-- START OF Given passage --
"node rejoin": actively check for node to rejoin cluster

Previously repmgr was relying on whatever command was configured to start PostgreSQL to determine whether the node being rejoined had started correctly. However it's preferable to actively poll the upstream to confirm it has restarted and actually attached as a standby before confirming success of the "node rejoin" action. This can be overridden with the -W/--no-wait option. (Note that for consistency with other PostgreSQL utilities, the short form of the --wait option is now "-w"; this is currently only used in "repmgr standby follow".) Also update "repmgr node rejoin" documentation with a list of supported options, and add some useful index entries for "pg_rewind". Implements GitHub #415.
-- END OF Given passage --
-- START OF Supplied information --
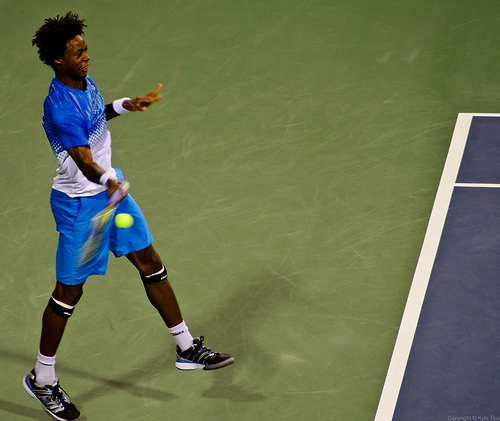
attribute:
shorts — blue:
-- END OF Supplied information --
Tasks and exercises –
(1) According to the commit message, which option overrides the new behavior of polling the upstream during "node rejoin"?
(2) Return the part of the commit message that begins at the words "Previously repmgr was" and ends after "Implements GitHub #415.".
(3) In the commit message, why is the short form of the --wait option now "-w"?

Task-by-task solutions –
(1) The -W/--no-wait option overrides it.

(2)
Previously repmgr was relying on whatever command was configured to start PostgreSQL to determine whether the node being rejoined had started correctly. However it's preferable to actively poll the upstream to confirm it has restarted and actually attached as a standby before confirming success of the "node rejoin" action. This can be overridden with the -W/--no-wait option. (Note that for consistency with other PostgreSQL utilities, the short form of the --wait option is now "-w"; this is currently only used in "repmgr standby follow".) Also update "repmgr node rejoin" documentation with a list of supported options, and add some useful index entries for "pg_rewind". Implements GitHub #415.

(3) The short form was changed to "-w" for consistency with other PostgreSQL utilities.